[Recorded data]
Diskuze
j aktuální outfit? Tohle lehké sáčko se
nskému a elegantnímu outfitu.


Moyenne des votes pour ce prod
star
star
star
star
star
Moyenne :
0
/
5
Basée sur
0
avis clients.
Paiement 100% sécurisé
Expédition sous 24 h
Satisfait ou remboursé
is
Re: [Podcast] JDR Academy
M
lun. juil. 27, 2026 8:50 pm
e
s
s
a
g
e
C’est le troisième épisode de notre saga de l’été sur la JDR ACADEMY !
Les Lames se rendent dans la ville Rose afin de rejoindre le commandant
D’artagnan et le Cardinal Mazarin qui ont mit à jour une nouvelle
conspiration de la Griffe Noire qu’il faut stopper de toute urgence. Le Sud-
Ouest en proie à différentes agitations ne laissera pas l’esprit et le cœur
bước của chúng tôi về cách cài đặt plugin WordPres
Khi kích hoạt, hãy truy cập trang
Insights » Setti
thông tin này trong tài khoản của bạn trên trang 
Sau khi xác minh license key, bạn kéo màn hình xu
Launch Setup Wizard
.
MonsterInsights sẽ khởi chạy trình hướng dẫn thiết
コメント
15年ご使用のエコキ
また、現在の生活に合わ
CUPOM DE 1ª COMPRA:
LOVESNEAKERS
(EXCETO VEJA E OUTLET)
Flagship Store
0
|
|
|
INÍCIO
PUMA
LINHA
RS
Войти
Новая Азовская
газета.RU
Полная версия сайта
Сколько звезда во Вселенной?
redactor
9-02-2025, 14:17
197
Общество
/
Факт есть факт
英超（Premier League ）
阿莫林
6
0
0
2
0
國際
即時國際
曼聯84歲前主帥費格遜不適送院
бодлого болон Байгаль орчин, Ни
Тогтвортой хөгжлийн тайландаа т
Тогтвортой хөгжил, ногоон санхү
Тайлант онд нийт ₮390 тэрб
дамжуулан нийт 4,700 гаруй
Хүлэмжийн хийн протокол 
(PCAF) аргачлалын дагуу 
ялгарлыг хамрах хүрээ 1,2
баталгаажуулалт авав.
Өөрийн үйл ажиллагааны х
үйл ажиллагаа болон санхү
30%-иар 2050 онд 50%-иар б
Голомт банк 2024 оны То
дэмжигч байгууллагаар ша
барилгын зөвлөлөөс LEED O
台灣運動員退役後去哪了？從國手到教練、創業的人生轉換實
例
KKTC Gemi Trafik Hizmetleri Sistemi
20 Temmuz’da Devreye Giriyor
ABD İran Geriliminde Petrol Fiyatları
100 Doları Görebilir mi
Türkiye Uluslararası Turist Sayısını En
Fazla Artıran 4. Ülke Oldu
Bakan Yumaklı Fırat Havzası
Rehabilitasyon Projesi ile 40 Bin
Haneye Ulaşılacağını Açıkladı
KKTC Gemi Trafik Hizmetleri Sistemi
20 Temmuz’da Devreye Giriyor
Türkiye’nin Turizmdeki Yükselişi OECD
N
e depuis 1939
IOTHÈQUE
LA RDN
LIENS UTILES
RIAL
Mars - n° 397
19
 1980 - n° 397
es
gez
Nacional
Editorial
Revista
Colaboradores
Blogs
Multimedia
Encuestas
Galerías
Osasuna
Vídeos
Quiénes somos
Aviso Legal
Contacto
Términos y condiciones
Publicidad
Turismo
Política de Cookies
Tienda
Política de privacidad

How to complete this task:
In the records above, find each line that mentions the string "trang", then copy it.

Task output:
Khi kích hoạt, hãy truy cập trang
thông tin này trong tài khoản của bạn trên trang 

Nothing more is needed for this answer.